**What you will do**
Each line below with the string "optimal" should be copied.

The data Block Start

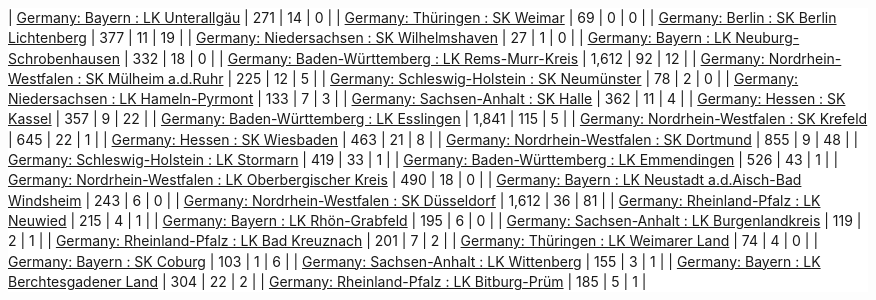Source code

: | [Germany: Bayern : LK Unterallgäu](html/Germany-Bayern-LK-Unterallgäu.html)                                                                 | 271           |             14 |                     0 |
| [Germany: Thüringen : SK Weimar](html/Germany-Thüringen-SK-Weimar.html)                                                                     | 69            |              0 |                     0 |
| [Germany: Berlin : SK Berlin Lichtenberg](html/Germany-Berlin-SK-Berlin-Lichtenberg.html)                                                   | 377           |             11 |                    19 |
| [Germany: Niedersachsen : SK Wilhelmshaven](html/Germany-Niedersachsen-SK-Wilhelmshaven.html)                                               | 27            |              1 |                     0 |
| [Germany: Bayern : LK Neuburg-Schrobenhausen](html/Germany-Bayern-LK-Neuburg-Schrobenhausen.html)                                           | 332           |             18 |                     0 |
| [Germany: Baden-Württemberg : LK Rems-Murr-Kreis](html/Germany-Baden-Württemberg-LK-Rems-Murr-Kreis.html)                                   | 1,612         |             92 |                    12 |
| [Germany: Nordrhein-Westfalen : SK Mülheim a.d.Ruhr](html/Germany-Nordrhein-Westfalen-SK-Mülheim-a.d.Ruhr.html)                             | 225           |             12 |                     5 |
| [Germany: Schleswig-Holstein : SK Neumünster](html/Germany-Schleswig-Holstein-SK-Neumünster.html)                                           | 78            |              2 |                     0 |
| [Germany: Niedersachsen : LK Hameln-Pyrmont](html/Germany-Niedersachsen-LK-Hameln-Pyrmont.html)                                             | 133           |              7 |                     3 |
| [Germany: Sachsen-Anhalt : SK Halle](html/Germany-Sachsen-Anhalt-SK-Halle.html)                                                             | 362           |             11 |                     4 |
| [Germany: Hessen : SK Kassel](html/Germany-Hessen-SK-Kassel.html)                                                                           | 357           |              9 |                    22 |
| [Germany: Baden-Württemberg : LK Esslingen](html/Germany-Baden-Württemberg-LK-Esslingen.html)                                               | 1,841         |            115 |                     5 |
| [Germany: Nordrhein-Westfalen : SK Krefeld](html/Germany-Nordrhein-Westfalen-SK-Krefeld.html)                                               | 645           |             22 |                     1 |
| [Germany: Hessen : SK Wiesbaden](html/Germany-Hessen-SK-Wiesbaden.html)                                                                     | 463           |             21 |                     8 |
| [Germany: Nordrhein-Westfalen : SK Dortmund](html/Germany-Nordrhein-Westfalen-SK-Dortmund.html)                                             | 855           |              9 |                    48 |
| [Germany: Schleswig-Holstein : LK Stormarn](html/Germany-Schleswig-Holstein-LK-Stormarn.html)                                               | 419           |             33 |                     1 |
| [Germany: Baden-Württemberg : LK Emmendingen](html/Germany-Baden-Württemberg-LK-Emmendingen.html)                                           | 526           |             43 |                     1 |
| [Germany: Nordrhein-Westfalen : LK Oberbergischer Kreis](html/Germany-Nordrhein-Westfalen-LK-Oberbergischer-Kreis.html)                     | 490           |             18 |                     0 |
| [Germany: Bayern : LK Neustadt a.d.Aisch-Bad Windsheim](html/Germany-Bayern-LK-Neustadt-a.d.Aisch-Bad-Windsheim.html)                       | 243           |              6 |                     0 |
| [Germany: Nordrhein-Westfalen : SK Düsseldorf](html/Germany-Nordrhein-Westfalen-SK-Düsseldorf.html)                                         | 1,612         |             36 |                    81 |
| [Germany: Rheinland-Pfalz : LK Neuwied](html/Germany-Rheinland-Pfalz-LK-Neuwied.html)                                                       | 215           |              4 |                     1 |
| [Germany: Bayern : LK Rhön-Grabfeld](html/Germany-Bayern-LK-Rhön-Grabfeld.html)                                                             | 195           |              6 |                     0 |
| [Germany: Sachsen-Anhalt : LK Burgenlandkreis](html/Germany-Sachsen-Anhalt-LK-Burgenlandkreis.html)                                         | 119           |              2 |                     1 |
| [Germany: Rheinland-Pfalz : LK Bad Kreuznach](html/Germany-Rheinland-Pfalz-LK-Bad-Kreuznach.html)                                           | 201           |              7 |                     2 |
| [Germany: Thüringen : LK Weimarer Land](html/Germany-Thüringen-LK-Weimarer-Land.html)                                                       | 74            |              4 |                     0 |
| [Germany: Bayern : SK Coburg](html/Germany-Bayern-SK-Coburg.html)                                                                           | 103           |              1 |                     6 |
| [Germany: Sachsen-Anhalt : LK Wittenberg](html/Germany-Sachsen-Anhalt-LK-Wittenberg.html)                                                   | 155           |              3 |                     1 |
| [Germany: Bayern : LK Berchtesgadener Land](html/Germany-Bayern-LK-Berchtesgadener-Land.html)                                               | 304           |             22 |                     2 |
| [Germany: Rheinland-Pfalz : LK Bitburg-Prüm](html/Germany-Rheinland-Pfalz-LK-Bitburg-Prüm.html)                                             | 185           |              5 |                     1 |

The data Block End
The data Block Start

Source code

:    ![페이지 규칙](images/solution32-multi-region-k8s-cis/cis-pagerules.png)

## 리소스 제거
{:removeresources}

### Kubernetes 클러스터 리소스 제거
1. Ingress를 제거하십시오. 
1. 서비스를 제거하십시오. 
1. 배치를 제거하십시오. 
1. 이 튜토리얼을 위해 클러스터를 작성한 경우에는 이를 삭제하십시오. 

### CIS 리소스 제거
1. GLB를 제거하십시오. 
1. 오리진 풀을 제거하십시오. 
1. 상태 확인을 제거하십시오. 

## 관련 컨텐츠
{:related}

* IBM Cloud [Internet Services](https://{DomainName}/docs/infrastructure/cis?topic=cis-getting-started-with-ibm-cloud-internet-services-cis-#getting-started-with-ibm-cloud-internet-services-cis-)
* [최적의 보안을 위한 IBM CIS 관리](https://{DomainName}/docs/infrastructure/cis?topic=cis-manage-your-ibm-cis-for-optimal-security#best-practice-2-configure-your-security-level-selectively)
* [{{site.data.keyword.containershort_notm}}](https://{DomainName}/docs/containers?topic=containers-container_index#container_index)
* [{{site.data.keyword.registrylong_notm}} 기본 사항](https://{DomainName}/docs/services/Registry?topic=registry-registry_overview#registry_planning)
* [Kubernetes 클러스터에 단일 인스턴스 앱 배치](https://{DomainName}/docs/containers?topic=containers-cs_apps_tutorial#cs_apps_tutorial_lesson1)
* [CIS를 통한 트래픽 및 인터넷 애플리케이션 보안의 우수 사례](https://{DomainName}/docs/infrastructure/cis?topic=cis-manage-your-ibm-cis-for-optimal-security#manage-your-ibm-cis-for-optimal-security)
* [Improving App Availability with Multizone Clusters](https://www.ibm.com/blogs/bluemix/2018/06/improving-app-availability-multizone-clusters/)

The data Block End
The data Block Start

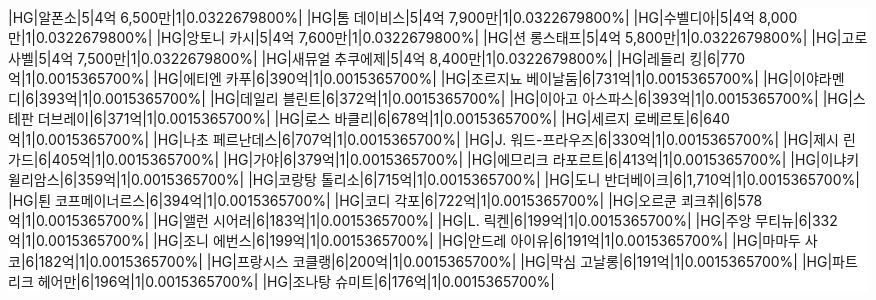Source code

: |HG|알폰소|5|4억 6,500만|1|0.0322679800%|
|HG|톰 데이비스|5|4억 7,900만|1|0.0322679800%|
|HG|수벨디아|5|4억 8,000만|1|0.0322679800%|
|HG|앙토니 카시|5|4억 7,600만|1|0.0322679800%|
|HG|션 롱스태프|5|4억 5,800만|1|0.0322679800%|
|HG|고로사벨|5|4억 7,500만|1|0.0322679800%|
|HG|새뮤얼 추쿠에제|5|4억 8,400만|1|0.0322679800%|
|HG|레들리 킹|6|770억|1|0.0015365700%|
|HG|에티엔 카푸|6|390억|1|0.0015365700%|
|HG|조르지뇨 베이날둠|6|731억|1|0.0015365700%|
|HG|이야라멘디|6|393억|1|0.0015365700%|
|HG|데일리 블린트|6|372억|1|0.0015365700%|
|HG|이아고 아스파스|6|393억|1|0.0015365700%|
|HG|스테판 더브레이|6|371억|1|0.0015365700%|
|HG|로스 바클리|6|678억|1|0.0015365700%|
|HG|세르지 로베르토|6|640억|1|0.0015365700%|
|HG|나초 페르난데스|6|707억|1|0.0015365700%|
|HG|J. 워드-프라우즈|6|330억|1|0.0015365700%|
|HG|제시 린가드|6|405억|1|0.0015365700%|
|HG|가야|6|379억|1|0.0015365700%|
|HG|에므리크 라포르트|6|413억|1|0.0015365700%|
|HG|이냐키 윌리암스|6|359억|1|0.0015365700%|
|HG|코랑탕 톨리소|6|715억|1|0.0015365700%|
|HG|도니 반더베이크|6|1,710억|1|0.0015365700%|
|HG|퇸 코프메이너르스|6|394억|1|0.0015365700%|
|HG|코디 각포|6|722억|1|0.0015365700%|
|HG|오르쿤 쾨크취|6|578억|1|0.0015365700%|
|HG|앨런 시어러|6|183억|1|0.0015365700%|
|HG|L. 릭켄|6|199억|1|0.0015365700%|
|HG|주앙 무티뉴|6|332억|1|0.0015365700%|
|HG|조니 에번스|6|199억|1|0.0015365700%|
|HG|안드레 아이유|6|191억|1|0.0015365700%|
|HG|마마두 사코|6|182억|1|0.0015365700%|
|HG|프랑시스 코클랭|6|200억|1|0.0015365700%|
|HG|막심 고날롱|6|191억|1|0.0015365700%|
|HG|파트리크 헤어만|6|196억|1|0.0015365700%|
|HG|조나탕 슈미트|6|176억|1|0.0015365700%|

The data Block End

**Written answer**
* [최적의 보안을 위한 IBM CIS 관리](https://{DomainName}/docs/infrastructure/cis?topic=cis-manage-your-ibm-cis-for-optimal-security#best-practice-2-configure-your-security-level-selectively)
* [CIS를 통한 트래픽 및 인터넷 애플리케이션 보안의 우수 사례](https://{DomainName}/docs/infrastructure/cis?topic=cis-manage-your-ibm-cis-for-optimal-security#manage-your-ibm-cis-for-optimal-security)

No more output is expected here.